**Task set**
1 – In the hockey scoring post, rewrite everything from "The eyeball and" down to "doesn't cut it.", switching "Hull" to "Gretzky".
2 – In the hockey scoring post, how many goals does the writer ask whether Hull would score in a fully integrated NHL?
3 – Carry the hockey scoring post on from where it stops.

**Text under study**
First, you may (or may not) be interested to know that posters such as HockeyOutsider and myself (and presumably others) had indepedently developed the concept of "adjusted scoring" and had made some calculations based on such, before HockeyReference was even in existence (AFAIK). It's not so remarkable, being that the concept is founded in simple logic and what should be relatively basic math. As stated previously, HR.com is simply referred to as a common resource and reference point. However, it is not considered by many of us to be an unquestioned authority on the proper methodology.
As far as stubborn rhetoric, I would hope most posters understand the difference between that and a logical, reasoned argument based on fact and data. Refusal to acknowledge and use simple fact and logic falls more in the category of "stubborn rhetoric".
The eyeball and memory test seem to be the only substantiation for the claim that adding Euro and WHA players would alter the actual result of an NHL season. That argument fails your test. Does Hull score 77 goals in a fully integrated NHL? If not then how many? You must answer that question before you can definitively say what his impact on Sittler's results would be. Same thing for all the other imaginary NHLers. 'You know' doesn't cut it.

**Material shown**
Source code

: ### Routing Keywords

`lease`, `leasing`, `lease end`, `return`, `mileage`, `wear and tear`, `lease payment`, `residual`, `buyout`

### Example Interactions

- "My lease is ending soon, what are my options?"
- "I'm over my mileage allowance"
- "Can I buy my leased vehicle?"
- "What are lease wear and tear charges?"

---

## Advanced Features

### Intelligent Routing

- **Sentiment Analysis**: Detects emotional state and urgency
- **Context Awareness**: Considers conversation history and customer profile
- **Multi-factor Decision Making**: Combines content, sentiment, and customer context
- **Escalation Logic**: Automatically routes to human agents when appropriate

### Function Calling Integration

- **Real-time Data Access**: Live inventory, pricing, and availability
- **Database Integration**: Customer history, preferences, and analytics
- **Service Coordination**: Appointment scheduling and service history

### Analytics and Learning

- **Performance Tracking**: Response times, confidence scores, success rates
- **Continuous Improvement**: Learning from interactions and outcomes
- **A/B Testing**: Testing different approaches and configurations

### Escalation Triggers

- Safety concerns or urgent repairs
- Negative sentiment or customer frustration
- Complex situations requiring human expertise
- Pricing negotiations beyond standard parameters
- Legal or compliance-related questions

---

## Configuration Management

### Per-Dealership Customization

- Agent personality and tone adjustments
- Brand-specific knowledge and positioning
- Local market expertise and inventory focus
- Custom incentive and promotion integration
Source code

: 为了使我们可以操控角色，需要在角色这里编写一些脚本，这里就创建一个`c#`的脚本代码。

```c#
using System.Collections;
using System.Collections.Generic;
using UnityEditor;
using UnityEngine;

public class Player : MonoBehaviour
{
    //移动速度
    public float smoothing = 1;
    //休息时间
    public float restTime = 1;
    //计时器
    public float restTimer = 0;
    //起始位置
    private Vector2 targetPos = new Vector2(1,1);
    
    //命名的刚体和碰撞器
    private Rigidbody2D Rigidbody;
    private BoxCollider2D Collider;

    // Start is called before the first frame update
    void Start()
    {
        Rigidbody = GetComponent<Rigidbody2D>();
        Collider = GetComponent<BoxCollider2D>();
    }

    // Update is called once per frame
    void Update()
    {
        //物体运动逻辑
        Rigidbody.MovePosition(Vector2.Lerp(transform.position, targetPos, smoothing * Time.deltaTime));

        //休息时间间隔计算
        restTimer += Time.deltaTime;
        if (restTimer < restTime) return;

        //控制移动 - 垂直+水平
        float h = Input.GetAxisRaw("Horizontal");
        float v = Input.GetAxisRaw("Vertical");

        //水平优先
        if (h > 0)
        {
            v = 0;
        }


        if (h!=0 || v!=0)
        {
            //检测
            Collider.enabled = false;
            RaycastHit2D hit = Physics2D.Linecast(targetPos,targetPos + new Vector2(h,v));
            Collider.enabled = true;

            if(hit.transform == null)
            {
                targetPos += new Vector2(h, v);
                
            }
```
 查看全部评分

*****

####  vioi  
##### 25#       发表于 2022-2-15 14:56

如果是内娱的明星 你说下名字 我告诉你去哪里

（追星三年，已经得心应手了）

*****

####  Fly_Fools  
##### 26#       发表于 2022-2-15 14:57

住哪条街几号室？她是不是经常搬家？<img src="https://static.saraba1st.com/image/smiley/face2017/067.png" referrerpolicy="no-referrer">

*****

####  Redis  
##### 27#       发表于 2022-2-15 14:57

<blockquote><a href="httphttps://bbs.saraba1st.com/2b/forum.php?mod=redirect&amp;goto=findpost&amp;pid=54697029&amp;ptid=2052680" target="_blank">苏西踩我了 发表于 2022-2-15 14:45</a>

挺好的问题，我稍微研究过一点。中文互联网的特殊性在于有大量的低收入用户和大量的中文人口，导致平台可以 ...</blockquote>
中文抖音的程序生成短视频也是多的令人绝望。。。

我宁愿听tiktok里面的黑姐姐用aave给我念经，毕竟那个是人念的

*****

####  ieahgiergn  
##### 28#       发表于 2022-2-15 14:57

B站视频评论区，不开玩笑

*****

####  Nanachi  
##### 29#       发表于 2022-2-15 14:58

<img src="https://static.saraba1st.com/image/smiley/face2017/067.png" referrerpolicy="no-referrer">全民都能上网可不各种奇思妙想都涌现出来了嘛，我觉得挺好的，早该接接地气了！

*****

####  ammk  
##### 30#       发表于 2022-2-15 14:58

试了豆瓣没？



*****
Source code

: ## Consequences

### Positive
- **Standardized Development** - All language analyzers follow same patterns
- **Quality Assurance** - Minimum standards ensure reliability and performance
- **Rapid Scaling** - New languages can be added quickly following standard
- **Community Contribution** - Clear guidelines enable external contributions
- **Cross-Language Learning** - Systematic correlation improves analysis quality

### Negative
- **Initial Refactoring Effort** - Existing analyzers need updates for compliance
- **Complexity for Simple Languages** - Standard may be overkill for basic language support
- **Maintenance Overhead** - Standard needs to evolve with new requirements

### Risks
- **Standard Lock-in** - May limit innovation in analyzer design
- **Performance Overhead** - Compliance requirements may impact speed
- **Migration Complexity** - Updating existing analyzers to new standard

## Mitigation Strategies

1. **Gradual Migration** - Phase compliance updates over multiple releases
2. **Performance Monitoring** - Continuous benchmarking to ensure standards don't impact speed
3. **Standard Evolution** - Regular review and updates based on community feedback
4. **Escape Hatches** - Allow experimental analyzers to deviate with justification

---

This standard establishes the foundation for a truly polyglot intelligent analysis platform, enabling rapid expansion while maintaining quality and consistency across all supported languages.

**Task responses**
1 –
The eyeball and memory test seem to be the only substantiation for the claim that adding Euro and WHA players would alter the actual result of an NHL season. That argument fails your test. Does Gretzky score 77 goals in a fully integrated NHL? If not then how many? You must answer that question before you can definitively say what his impact on Sittler's results would be. Same thing for all the other imaginary NHLers. 'You know' doesn't cut it.

2 – 77 goals.

3 –
As I indicated I think a better method for comparing era's is needed. It must be focused on the outliers. It can't in any way be dependant on normaliztion or more specifically the cultural bias that is manifested by normalization. The authors of the study offer guidelines.
Don't forget to PM me about your study. I'd be interested in what you mailed Hockey.reference.com too.
In regards to Hull repeating his 1991(?) performances in a "more integrated NHL" is as follows:
- He likely would have been similarly affected by whichever factors precipitated the decline in league-wide scoring shortly after that period, in which case his raw "goals" would be expected to drop somewhat proportionally (although perhaps not quite that much, since 1991 was a relatively "tough" year for top scorers on an
already adjusted basis).
- He would have faced the additional competition from overseas forwards. In the case of his '91 performance, it was such an "outlier" (outstanding) performance, that he probably would lead the league in goals in any of the following years.
My study seems to at least partially address some of the very issues you are talking about in comparing across eras. It does not "normalize" anything, in the sense that it does not assume a "normal" distribution of players. It studies the outliers (top tier forwards) from one season to the next, uses their actual performance (in adjusted terms, but basically the very same results would be seen using "actual" PPG) from one season to the next, and finally links the "year over year" results to obtain numbers which can be utilized over longer periods. I'd prefer any comments or questions pertaining to that study to be posted in the original thread for that topic.
I don't want to get into specifics such as "how many goals would 1991 Hull score in Year X." However, the results of the study can be used to provide a very educated guess as to what that would be.